GIVEN INFORMATION:
□ □ □
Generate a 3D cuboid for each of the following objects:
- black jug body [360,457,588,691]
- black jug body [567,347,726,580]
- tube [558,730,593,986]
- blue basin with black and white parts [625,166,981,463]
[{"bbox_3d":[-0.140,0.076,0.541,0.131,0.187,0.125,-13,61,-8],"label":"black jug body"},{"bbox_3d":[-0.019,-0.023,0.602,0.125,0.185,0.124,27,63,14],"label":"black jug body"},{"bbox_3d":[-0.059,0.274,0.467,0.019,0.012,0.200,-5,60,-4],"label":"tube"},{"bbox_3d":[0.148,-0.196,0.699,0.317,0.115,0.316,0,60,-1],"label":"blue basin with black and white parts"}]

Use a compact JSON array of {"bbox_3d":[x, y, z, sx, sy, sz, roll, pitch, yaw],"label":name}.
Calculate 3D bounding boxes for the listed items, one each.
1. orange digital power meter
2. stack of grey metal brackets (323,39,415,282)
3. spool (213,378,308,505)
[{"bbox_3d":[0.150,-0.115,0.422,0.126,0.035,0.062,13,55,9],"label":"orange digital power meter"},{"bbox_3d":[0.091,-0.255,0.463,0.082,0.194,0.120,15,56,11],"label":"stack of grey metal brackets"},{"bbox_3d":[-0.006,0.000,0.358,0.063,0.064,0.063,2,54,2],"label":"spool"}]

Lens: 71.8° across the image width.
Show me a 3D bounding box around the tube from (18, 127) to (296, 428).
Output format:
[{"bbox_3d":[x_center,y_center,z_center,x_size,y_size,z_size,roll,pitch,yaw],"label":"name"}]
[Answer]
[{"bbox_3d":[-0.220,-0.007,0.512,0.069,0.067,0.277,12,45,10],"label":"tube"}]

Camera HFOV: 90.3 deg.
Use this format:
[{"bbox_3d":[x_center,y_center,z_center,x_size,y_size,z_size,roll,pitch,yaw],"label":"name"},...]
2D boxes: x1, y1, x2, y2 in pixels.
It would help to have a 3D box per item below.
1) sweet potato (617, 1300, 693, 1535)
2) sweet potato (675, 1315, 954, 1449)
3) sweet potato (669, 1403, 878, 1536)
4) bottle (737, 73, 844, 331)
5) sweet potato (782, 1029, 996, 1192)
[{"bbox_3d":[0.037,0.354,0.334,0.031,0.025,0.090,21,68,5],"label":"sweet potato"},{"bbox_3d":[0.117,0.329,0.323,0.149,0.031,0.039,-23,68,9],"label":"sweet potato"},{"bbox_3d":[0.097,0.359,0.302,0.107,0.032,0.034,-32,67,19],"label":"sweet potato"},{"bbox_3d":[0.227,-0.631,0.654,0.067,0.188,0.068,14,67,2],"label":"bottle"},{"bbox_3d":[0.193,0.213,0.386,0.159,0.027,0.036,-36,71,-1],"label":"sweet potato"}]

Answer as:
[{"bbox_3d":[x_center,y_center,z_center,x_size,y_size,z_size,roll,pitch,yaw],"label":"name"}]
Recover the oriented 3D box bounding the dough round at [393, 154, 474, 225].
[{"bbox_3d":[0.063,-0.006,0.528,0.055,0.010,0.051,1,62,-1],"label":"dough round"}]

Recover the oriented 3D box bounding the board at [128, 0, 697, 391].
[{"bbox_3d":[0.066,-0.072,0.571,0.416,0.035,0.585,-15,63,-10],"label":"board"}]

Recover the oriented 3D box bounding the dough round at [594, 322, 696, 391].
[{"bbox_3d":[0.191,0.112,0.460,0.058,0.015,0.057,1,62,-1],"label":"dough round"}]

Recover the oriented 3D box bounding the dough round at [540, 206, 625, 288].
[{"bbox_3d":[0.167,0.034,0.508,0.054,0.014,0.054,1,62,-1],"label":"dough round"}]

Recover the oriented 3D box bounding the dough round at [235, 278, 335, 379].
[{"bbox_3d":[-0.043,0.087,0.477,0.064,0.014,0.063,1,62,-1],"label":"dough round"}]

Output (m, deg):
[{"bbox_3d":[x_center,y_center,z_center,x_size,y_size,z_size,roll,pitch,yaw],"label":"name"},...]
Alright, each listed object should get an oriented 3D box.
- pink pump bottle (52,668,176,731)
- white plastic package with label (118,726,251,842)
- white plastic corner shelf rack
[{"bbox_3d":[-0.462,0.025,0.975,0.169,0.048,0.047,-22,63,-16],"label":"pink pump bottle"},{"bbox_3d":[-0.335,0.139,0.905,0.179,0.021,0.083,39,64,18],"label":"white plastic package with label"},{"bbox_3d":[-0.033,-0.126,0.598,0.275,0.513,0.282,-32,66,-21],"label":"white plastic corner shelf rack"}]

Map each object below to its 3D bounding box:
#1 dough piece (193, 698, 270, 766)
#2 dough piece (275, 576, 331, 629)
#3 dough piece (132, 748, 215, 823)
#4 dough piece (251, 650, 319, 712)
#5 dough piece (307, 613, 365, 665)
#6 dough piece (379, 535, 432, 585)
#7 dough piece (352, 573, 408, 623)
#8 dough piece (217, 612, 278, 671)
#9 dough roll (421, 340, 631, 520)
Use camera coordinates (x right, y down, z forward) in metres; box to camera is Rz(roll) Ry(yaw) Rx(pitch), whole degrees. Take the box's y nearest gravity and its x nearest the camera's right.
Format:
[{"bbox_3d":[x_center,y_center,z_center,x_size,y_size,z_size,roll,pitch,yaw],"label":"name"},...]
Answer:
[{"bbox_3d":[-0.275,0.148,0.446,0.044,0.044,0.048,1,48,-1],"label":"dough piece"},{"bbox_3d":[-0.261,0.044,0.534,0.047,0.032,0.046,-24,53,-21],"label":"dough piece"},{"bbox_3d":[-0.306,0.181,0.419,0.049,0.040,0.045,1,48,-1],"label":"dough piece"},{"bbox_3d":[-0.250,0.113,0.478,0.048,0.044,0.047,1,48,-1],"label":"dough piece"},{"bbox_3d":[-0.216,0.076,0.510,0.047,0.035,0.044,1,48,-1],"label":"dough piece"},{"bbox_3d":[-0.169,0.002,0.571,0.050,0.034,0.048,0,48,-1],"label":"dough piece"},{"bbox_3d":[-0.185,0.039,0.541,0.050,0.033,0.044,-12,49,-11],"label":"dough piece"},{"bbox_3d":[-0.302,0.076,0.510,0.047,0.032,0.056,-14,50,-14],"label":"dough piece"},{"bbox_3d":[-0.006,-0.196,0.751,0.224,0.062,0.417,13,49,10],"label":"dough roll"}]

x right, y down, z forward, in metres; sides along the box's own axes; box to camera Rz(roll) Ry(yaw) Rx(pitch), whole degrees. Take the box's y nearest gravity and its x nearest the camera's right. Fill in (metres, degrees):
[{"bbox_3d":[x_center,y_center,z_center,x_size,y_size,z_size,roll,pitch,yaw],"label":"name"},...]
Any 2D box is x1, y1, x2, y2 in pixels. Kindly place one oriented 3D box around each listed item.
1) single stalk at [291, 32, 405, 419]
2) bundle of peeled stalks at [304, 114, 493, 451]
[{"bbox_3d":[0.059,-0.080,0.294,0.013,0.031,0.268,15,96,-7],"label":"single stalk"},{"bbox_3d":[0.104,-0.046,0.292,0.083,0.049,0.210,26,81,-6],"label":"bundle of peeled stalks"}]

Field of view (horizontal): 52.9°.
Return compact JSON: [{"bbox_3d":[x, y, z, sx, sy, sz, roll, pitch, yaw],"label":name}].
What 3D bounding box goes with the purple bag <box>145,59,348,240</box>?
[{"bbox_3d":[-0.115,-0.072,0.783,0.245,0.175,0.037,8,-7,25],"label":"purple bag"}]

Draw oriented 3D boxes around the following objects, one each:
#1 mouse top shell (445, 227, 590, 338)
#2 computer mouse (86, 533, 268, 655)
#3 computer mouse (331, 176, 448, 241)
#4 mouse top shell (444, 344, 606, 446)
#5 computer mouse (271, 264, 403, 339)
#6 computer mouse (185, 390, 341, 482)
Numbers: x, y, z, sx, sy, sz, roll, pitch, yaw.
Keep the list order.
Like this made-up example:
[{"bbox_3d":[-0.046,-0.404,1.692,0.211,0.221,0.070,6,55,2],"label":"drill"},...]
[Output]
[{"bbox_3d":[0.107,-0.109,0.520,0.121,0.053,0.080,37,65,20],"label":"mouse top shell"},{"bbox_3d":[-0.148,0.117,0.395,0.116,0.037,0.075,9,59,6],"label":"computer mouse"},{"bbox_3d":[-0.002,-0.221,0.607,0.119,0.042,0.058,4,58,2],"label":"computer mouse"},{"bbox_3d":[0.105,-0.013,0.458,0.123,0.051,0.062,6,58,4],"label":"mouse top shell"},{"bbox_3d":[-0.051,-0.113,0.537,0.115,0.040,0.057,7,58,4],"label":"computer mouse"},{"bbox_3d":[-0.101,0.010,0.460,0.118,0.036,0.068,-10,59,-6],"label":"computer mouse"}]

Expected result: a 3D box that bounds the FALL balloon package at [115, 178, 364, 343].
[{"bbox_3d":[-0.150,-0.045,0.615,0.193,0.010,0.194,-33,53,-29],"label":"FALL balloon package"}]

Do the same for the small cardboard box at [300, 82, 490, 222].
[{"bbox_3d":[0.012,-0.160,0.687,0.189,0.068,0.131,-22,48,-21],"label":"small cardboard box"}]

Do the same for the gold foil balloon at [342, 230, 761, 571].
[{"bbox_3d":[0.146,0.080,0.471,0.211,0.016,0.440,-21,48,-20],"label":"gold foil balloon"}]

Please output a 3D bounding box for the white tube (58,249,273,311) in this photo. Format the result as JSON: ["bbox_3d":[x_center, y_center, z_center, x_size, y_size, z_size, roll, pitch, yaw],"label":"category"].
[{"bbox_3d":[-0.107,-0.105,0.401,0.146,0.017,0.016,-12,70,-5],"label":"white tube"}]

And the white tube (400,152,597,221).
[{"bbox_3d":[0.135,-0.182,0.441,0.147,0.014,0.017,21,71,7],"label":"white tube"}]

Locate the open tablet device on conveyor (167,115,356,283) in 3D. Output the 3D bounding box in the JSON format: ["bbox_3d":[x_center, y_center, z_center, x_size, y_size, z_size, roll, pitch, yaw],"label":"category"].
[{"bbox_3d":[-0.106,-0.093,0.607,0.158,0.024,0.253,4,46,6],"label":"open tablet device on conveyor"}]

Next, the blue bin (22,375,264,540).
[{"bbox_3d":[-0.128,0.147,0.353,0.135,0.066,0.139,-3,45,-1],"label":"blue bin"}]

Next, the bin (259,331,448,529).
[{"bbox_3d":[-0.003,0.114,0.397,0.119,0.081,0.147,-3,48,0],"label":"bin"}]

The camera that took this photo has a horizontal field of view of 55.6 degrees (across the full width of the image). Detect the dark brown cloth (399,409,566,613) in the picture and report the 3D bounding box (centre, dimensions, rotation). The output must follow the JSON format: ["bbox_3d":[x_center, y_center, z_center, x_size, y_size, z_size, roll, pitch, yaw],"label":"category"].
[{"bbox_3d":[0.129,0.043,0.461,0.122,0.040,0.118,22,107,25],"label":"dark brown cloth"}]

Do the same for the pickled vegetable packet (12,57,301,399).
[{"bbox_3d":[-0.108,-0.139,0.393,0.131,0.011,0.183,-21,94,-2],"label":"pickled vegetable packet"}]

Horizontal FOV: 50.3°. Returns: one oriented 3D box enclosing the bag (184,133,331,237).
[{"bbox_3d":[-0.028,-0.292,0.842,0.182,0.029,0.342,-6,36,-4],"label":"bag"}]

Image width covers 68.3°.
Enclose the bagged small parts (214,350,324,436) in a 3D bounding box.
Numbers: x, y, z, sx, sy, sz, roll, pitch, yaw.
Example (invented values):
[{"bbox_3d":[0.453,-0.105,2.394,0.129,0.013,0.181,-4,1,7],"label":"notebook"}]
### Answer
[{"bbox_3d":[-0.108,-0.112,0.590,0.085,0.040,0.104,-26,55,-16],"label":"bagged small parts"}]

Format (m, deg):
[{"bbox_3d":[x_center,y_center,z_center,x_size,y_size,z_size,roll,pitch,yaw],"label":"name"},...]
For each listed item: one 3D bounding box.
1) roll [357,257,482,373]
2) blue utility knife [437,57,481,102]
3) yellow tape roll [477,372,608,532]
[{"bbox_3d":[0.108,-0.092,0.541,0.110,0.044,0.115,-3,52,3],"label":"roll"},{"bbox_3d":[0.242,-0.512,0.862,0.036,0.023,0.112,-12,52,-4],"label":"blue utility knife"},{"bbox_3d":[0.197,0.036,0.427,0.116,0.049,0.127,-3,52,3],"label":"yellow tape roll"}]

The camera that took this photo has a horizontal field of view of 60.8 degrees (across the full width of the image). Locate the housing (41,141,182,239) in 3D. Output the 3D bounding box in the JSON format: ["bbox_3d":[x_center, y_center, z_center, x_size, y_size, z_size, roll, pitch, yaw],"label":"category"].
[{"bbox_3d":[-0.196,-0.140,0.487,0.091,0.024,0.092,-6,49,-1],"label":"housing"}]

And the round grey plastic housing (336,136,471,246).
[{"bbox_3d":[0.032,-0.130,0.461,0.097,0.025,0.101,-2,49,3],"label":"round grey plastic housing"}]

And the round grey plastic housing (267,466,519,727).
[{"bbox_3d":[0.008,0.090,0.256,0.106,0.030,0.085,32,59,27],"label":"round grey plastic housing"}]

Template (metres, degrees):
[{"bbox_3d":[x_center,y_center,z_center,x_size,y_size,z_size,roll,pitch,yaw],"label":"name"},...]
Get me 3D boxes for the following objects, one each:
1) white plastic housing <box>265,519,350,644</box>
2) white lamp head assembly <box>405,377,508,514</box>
□ □ □
Output an exact copy of the lines from the one holding "For each listed item: one 3D bounding box." to the last line of the data, inclusive, and nothing beyond that range.

For each listed item: one 3D bounding box.
1) roll [357,257,482,373]
2) blue utility knife [437,57,481,102]
3) yellow tape roll [477,372,608,532]
[{"bbox_3d":[0.108,-0.092,0.541,0.110,0.044,0.115,-3,52,3],"label":"roll"},{"bbox_3d":[0.242,-0.512,0.862,0.036,0.023,0.112,-12,52,-4],"label":"blue utility knife"},{"bbox_3d":[0.197,0.036,0.427,0.116,0.049,0.127,-3,52,3],"label":"yellow tape roll"}]

The camera that took this photo has a horizontal field of view of 60.8 degrees (across the full width of the image). Locate the housing (41,141,182,239) in 3D. Output the 3D bounding box in the JSON format: ["bbox_3d":[x_center, y_center, z_center, x_size, y_size, z_size, roll, pitch, yaw],"label":"category"].
[{"bbox_3d":[-0.196,-0.140,0.487,0.091,0.024,0.092,-6,49,-1],"label":"housing"}]

And the round grey plastic housing (336,136,471,246).
[{"bbox_3d":[0.032,-0.130,0.461,0.097,0.025,0.101,-2,49,3],"label":"round grey plastic housing"}]

And the round grey plastic housing (267,466,519,727).
[{"bbox_3d":[0.008,0.090,0.256,0.106,0.030,0.085,32,59,27],"label":"round grey plastic housing"}]

Template (metres, degrees):
[{"bbox_3d":[x_center,y_center,z_center,x_size,y_size,z_size,roll,pitch,yaw],"label":"name"},...]
Get me 3D boxes for the following objects, one each:
1) white plastic housing <box>265,519,350,644</box>
2) white lamp head assembly <box>405,377,508,514</box>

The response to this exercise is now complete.